‘‘Avni Arbaş Heykeli’’nin açılışı, ‘XI. Uluslararası Foça Kültür Sanat ve Balıkçılık Festivali’’ kapsamında düzenlenen törenle yapıldı. Avni Arbaş Sokağı devamındaki Kalyoncu Kafe arkasında bulunan yeşil alanda tanzim edilen ‘‘Avni Arbaş Heykeli’’ açılışına, onur konuğu olarak davet edilen Avni Arbaş’ın kızı Sanatçı Zerrin Arbaş da katıldı.
Foça Belediye Başkanı Gökhan Demirağ ‘‘Resim sanatının büyük ustası merhum Avni Arbaş, vefatından önceki son yıllarında ilçemizde bulundu. Büyük Ustaya olan saygımızı heykeliyle ifade etmek istedik’’dedi.
Foça Belediye Başkanı Gökhan Demirağ, onur konuğu Zerrin Arbaş ve ‘‘Avni Arbaş Heykeli’’ni yapan sanatçı Eşber Karayalçın’a teşekkür plaketi sundu.
SANATA SAYGI
Heykel sanatçısı
Eşber Karayalçın’ın, krom-nikel ve korten çelik malzemeden yaptığı eser; Avni
Arbaş’ın kendi portresi ve resmettiği atlı figürlerden birinin 3 boyutlu
halinden oluşuyor.
AVNİ ARBAŞ
1919 yılında
İstanbul’da doğan büyük ressam. Türkiye’ye özgü yöresel motifleri resimde ilk
kullanan sanatçılardandır. Ortaöğrenimini Galatasaray Lisesi’nde bitirdikten
sonra İstanbul Devlet Güzel Sanatlar Akademisi’ne girdi. Burada 1940-1946
arasında Fransız ressam Leopold Levy yönetiminde çalıştı. 1940’ta Beyoğlu
Matbuat Müdürlüğü’ndeki Liman Resim Sergisi’ni düzenleyen ve sonradan “Yeniler”
diye anılacak olan sanatçılar arasında yer aldı. Yeniler, 1928’deki “Müstakil
Ressamlar ve Heykeltıraşlar Birliği” ve 1933’teki “D Grubu” gibi girişimlerin
genelde Batı sanatına dönük tutumlarından sonra, yöresel değerlere, Türk
toplumuna ve geleneklerine yönelişin ilk temsilcileriydi. Avni Arbaş 1947’de
Fransız Hükümeti’nin bursuyla Paris’e gitti. Oradaki ilk kişisel sergisini
1953’te açtı. Daha sonra Saint-Paul de Vence’ta, Paris’te, Antibes’de, New
York’ta, Torino’da ve Cenevre’de kişisel sergiler düzenledi.
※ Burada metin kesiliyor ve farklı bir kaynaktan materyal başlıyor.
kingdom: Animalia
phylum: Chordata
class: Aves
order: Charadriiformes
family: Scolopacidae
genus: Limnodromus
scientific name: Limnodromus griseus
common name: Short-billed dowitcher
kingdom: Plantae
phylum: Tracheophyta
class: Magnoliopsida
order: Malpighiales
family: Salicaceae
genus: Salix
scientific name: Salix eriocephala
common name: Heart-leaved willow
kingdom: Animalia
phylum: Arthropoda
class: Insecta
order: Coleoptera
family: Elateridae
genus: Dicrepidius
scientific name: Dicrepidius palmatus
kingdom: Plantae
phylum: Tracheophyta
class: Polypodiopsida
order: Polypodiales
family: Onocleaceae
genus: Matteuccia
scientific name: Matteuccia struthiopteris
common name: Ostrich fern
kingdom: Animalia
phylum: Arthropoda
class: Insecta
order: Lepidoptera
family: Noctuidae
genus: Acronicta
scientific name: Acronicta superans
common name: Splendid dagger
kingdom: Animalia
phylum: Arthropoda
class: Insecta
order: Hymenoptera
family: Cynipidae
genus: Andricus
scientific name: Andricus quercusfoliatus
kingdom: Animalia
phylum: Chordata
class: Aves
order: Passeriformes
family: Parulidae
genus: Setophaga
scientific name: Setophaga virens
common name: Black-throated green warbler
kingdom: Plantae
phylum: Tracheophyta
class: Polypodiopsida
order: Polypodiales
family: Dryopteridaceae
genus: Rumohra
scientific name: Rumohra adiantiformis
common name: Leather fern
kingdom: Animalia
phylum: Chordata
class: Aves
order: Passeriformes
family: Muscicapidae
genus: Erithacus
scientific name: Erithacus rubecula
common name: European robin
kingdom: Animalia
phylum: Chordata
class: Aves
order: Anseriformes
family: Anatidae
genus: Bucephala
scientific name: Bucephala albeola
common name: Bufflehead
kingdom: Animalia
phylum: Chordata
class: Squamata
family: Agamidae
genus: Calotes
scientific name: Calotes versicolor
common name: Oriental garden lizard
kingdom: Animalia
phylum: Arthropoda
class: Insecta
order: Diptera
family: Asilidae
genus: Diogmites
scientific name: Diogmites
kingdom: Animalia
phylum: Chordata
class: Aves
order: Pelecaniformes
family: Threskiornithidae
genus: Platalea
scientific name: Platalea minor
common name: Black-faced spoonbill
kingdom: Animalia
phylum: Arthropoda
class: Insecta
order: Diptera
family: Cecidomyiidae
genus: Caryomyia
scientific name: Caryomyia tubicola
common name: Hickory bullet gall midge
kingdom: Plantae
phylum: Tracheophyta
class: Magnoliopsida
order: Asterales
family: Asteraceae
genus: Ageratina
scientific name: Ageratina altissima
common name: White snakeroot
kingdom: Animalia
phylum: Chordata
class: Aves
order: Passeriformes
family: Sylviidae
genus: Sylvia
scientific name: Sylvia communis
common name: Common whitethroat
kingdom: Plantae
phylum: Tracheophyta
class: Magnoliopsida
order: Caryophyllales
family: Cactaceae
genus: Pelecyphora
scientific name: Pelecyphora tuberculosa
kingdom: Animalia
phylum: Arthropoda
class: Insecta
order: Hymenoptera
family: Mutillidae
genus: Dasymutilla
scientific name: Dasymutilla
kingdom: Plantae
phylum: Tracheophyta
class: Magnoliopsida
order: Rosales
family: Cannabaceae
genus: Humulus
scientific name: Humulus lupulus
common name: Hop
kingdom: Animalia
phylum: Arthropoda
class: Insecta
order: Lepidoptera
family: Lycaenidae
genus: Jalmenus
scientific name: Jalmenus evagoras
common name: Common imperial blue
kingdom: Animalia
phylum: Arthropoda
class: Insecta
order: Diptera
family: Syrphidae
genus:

Paris’te soyut
resmi desteklemekle tanınan “Salon de Mai” galerisinin üyesi bulunan Avni
Arbaş, ayrıca Paris’teki yabancı ressamların oluşturduğu Paris Okulu’nun bir
sergisine katıldı. Yurt içinde de 1977-1982 arasında İstanbul ve Ankara’daki
çeşitli galerilerde yapıtlarını sergiledi.
Doğaya kendine özgü
bir bakışla yönelen Avni Arbaş, görüntünün anımsatıcı özelliklerinden yola
çıkarak resmine anlatımcı bir içerik kazandırır. Ancak anlatımcılığı, Alman
Dışavurumculuğunun (Ekspresyonizm) anlatımcılığına benzemez, yumuşak ve
duyguludur. Yapıtlarını, sıcak renklerin açık-koyu değerlerinin karşıtlığıyla
düzenler. Üçüncü boyutu vurgulanmadığı gibi, ayrıntı üstünde de fazla durmaz.
Sanat yaşamı boyunca resimlerindeki temel duyarlık değişmemiştir; Türkiye’ye
özgü yaşam motiflerine sevgisi ve figüre bağlılığı sürekli olmuştur.
Soyutlamaları, soyut ile figüratif resim arasındaki sınırda yer alır. Avni
Arbaş belirli bir akımın peşinden gitmemiş resimlerinde kişisel duyarlığını ön
planda tutmuş; ama çağdaş resmin gelişmelerini de göz ardı etmemiştir.
Türk resim sanatının büyük ustası Avni Arbaş, 2003 yılında Foça’daki evinde vefat etmiştir.